**Exercise**. Quote the whole listing exactly. Leave the pictures out of your copy.
---
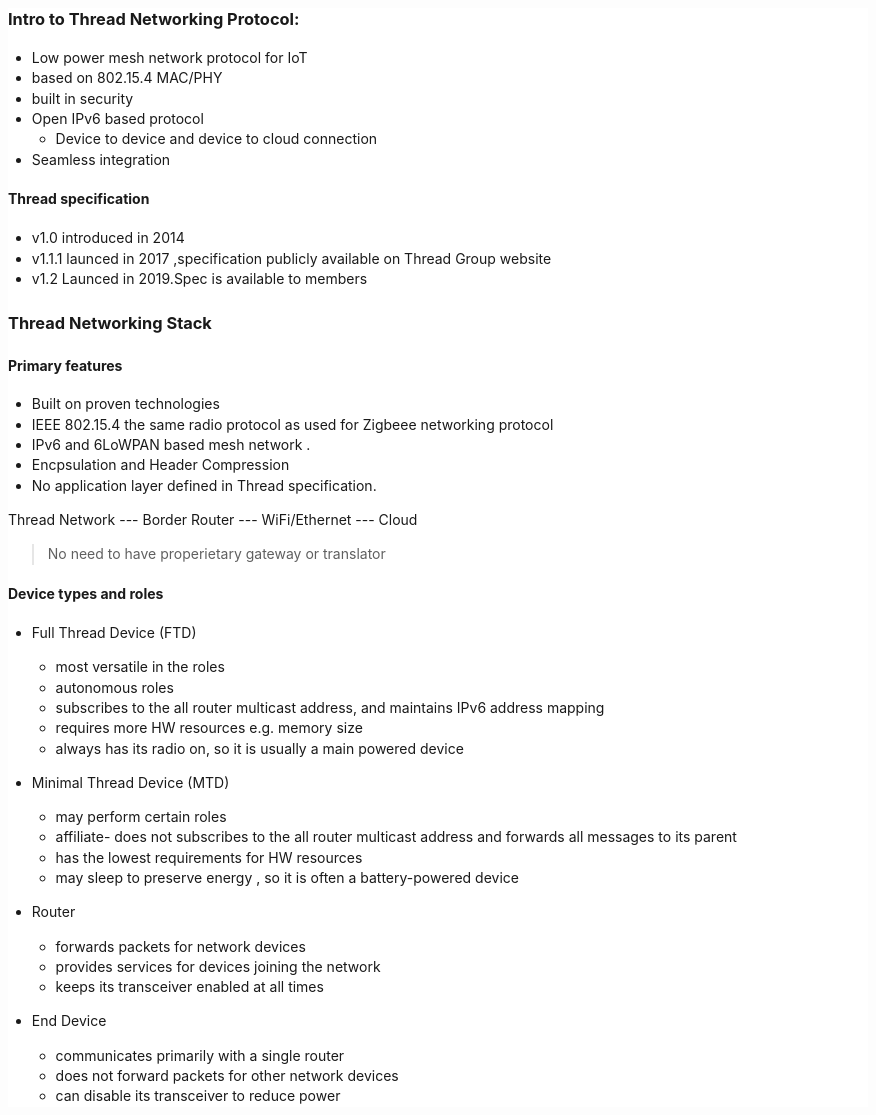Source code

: ### Intro to Thread Networking Protocol: 
* Low power mesh network protocol for IoT
* based on 802.15.4 MAC/PHY
* built in security
* Open IPv6 based protocol 
  * Device to device and device to cloud connection 
* Seamless integration 

#### Thread specification 
* v1.0 introduced in 2014
* v1.1.1 launced in 2017 ,specification publicly available on Thread Group website
* v1.2 Launced in 2019.Spec is available to members

### Thread Networking Stack 

#### Primary features
* Built on proven technologies
* IEEE 802.15.4 the same radio protocol as used for Zigbeee networking protocol 
* IPv6 and 6LoWPAN based mesh network . 
* Encpsulation and Header Compression 
* No application layer defined in Thread specification.

 Thread Network --- Border Router --- WiFi/Ethernet --- Cloud
>  No need to have properietary gateway or translator
 
 #### Device types and roles
 
 * Full Thread Device (FTD)
  
   * most versatile in the roles
   * autonomous roles
   * subscribes to the all router multicast address, and maintains IPv6 address mapping
   * requires more HW resources e.g. memory size
   * always has its radio on, so it is usually a main powered device
 
 * Minimal Thread Device (MTD)
 
   * may perform certain roles
   * affiliate- does not subscribes to the all router multicast address and forwards all messages to its parent 
   * has the lowest requirements for HW resources 
   * may sleep to preserve energy , so it is often a battery-powered device
 
 * Router 
 
   * forwards packets for network devices
   * provides services for devices joining the network 
   * keeps its transceiver enabled at all times 
 
 * End Device
   * communicates primarily with a single router
   *  does not forward packets for other network devices
   * can disable its transceiver to reduce power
---
**Answer for the task**.
Source code

: ### Intro to Thread Networking Protocol: 
* Low power mesh network protocol for IoT
* based on 802.15.4 MAC/PHY
* built in security
* Open IPv6 based protocol 
  * Device to device and device to cloud connection 
* Seamless integration 

#### Thread specification 
* v1.0 introduced in 2014
* v1.1.1 launced in 2017 ,specification publicly available on Thread Group website
* v1.2 Launced in 2019.Spec is available to members

### Thread Networking Stack 

#### Primary features
* Built on proven technologies
* IEEE 802.15.4 the same radio protocol as used for Zigbeee networking protocol 
* IPv6 and 6LoWPAN based mesh network . 
* Encpsulation and Header Compression 
* No application layer defined in Thread specification.

 Thread Network --- Border Router --- WiFi/Ethernet --- Cloud
>  No need to have properietary gateway or translator
 
 #### Device types and roles
 
 * Full Thread Device (FTD)
  
   * most versatile in the roles
   * autonomous roles
   * subscribes to the all router multicast address, and maintains IPv6 address mapping
   * requires more HW resources e.g. memory size
   * always has its radio on, so it is usually a main powered device
 
 * Minimal Thread Device (MTD)
 
   * may perform certain roles
   * affiliate- does not subscribes to the all router multicast address and forwards all messages to its parent 
   * has the lowest requirements for HW resources 
   * may sleep to preserve energy , so it is often a battery-powered device
 
 * Router 
 
   * forwards packets for network devices
   * provides services for devices joining the network 
   * keeps its transceiver enabled at all times 
 
 * End Device
   * communicates primarily with a single router
   *  does not forward packets for other network devices
   * can disable its transceiver to reduce power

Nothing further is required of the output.